ACTIVITY A: Print the part of the F-4 Phantom review below that runs from "It is now the" down to "going Habu Hunting!", with no changes to the wording.
ACTIVITY B: According to the F-4 Phantom review below, what is the airplane's wingspan?

READING PASSAGE:
It is now the last day of September and Florida Jets is only 152 days away. I now have nine flights on the F-4 and with each one I find myself enjoying it more and more. Here’s a tip of the helmet to E-Flite for producing one hell of an airplane. I’m going Habu Hunting!
PLANE: F-4 Phantom
DISTRIBUTOR: Horizon Hobby
FOR: Intermediate skill level pilots, low skill level builders
WINGSPAN: 34.8 in.
WING AREA: 406 sq. in.
WEIGHT: 7.4 lbs.
WING LOADING: 42 oz./sq. ft.
LENGTH: 48 in.
RADIO: 9 channels required; flown with a JR X9503 transmitter, AR8000 8-Channel DSMX receiver receiver, 6 JR Sport MC35 micro servos, 1 DS3421 ultra torque servo for elevator
POWER SYSTEM: (All E-Flite) DF32 Brushless Motor, Delta-V 32 80mm Fan, 80- Amp Pro SB Brushless ESC v2, 5000mAh 6S 22.2V 30C LiPo, 10 AWG EC5
FULL THROTTLE POWER: 65 amps, 1495 watts, 12.63 W/oz., 202 W/lb.
DURATION: 5-7 minutes
MINIMAL FLYING AREA: RC club field
COMPONENTS NEEDED TO COMPLETE: 6+ channel transmitter and receiver, 6 micro servos and 1 ultratorque mini servo, Brushless ducted fan motor and 80mm fan unit, 80A brushless ESC, 6S 5000mAh 30C Li-Po Battery and compatible charger. Optional retracts
SUMMARY: Total Excellence in a Box. Perhaps not for the timid, but certainly ideal for making hot shots outta wannabes.

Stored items

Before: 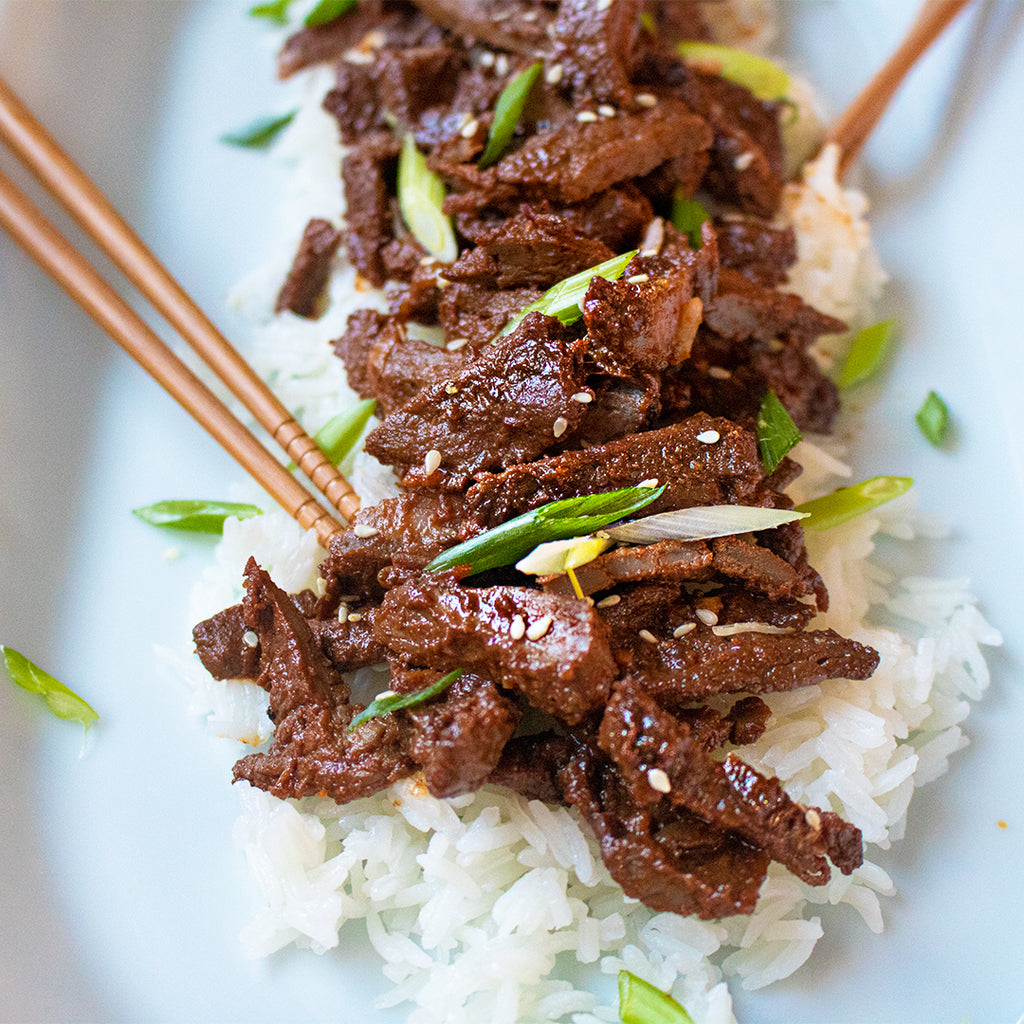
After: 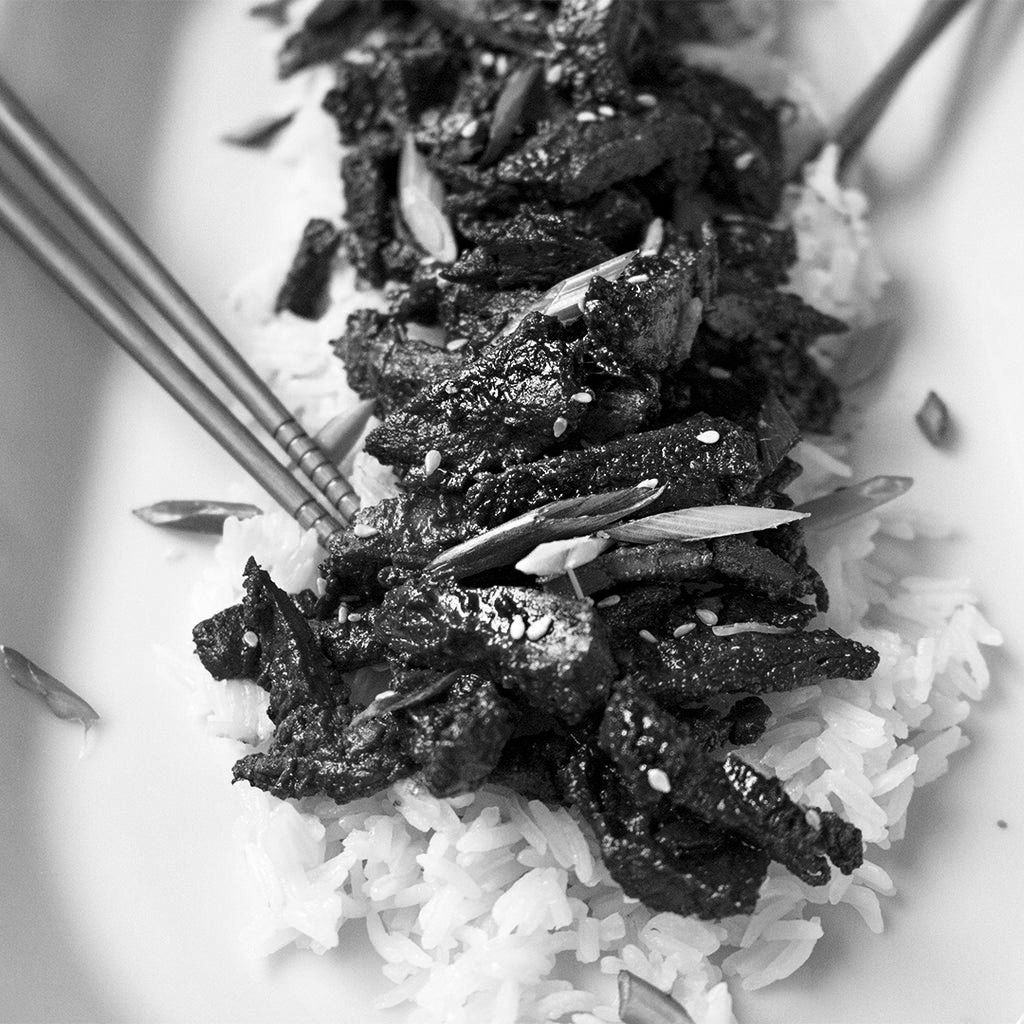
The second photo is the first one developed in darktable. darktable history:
contrast brightness saturation: contrast 0.067, brightness -0.145, saturation 0.111
color calibration: output gray [0.246, 0.254, 0.501, 0], gray › normalize channels true, illuminant as shot in camera, x 0.37, y 0.382, temperature 4320.31 K, gamut compression 0.01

SOLUTION A:
It is now the last day of September and Florida Jets is only 152 days away. I now have nine flights on the F-4 and with each one I find myself enjoying it more and more. Here’s a tip of the helmet to E-Flite for producing one hell of an airplane. I’m going Habu Hunting!

SOLUTION B: 34.8 in.